EXERCISE PASSAGE -
One ancient account reports that the planning and construction of an appropriate funerary cart to convey the body out from Babylon took two years from the time of Alexander's death. It is not known exactly how the body was preserved for about two years before it was moved from Babylon. In 1889, E. A. Wallis Budge suggested that the body was submerged in a vat of honey, while Plutarch reported treatment by Egyptian embalmers.

Egyptian and Chaldean embalmers who arrived on 16 June are said to have attested to Alexander's lifelike appearance. This was interpreted as a complication of typhoid fever, known as ascending paralysis, which causes a person to appear dead prior to death.

SUPPLIED ENTRIES -
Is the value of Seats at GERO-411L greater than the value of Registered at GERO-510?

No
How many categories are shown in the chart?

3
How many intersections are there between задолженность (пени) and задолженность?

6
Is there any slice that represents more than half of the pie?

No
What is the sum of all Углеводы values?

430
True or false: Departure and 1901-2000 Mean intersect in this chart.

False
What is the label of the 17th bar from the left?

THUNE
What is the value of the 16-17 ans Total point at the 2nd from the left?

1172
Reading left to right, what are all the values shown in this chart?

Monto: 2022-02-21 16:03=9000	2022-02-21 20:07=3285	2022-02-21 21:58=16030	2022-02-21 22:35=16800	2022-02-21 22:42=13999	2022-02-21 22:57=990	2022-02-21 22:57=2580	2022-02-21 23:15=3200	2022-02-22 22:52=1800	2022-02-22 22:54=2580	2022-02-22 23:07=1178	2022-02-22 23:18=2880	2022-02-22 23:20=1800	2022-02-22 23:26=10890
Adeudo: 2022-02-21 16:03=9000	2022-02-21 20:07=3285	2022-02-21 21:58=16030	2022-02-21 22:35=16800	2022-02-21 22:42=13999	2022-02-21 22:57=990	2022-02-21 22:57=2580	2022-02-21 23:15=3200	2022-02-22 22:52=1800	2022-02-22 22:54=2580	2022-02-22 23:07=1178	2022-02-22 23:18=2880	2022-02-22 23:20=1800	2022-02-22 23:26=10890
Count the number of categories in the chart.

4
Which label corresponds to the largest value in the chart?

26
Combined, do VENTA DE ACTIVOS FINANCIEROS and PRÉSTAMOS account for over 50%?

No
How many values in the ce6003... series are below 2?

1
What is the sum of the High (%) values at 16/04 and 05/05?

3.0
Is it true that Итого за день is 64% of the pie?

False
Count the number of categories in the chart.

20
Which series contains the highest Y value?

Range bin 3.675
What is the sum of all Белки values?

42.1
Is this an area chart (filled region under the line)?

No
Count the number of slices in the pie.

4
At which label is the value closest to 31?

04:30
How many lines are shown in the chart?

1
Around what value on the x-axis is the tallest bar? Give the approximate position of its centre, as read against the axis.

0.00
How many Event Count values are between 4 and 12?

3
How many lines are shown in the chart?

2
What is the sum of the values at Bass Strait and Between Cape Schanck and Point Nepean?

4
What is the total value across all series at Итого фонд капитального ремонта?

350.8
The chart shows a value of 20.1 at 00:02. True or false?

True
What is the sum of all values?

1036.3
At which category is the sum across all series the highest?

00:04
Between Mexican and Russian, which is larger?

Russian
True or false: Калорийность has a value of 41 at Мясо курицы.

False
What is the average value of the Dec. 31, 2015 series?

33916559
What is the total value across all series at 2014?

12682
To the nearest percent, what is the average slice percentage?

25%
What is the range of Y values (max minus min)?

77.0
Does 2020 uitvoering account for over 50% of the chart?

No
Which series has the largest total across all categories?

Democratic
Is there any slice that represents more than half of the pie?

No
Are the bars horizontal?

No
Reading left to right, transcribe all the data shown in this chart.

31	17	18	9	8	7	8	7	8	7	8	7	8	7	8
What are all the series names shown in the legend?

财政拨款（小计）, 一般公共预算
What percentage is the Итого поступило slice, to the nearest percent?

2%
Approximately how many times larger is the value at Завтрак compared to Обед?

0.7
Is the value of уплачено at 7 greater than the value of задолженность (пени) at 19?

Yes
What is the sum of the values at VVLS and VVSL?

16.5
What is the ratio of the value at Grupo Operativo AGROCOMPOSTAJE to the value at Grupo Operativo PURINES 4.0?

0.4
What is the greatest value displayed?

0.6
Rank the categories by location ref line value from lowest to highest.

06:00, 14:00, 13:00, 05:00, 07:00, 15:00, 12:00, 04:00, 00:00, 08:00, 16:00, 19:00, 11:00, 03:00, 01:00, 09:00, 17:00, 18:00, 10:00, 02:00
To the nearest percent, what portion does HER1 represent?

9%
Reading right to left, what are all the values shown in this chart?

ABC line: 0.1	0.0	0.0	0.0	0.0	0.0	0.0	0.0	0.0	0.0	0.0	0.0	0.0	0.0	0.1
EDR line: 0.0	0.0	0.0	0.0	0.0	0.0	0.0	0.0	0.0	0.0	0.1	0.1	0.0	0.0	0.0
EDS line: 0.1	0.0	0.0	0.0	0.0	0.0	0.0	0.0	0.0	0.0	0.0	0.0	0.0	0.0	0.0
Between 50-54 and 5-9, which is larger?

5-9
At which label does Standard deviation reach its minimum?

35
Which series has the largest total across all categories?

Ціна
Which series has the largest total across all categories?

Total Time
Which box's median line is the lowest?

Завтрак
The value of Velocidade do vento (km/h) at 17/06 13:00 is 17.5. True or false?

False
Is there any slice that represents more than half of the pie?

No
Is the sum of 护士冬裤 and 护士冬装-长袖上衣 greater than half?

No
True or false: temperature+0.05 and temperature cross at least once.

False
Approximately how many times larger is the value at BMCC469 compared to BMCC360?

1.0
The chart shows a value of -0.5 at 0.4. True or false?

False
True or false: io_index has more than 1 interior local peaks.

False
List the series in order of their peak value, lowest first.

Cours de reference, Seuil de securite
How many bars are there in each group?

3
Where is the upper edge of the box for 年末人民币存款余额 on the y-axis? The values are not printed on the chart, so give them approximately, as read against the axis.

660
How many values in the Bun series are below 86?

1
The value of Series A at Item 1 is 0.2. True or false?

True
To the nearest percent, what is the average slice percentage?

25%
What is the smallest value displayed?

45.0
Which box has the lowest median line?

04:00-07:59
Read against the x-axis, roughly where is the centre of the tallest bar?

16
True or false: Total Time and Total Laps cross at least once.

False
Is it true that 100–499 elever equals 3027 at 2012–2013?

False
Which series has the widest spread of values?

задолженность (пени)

EXERCISES -
1) In the passage about Alexander's body, why was his lifelike appearance interpreted as ascending paralysis? Answer in one to three sentences.
2) Switch "honey" to "wine" in the passage about Alexander's body, and write out the part that begins at "One ancient account" and stops after "by Egyptian embalmers.".
3) Pick up the account of Alexander's body after its last sentence and continue it.

EXERCISE ANSWERS -
1) Ascending paralysis, a complication of typhoid fever, causes a person to appear dead before death. That is why the lifelike appearance the embalmers attested to was interpreted this way.

2)
One ancient account reports that the planning and construction of an appropriate funerary cart to convey the body out from Babylon took two years from the time of Alexander's death. It is not known exactly how the body was preserved for about two years before it was moved from Babylon. In 1889, E. A. Wallis Budge suggested that the body was submerged in a vat of wine, while Plutarch reported treatment by Egyptian embalmers.

3)
== Tomb ==

On its way back to Macedonia, the funerary cart with Alexander's body was met in Syria by one of Alexander's generals, the future ruler Ptolemy I Soter. In late 322 or early 321 BC Ptolemy diverted the body to Egypt where it was interred in Memphis. In the late 4th or early 3rd century BC Alexander's body was transferred from the Memphis tomb to Alexandria for reburial (by Ptolemy Philadelphus in c. 280 BC, according to Pausanias). Later Ptolemy Philopator placed Alexander's body in Alexandria's communal mausoleum. Shortly after the death of Cleopatra, Alexander's tomb was visited by Augustus, who is said to have placed flowers on the tomb and a golden diadem upon Alexander's head. By the 4th century AD, the location of Alexander's body was no longer known; later authors, such as Ibn Abd al-Hakam, Al-Masudi and Leo Africanus, report having seen Alexander's tomb. Leo Africanus in 1491 and George Sandys in 1611 reportedly saw the tomb in Alexandria. According to one legend, the body lies in a crypt beneath an early Christian church.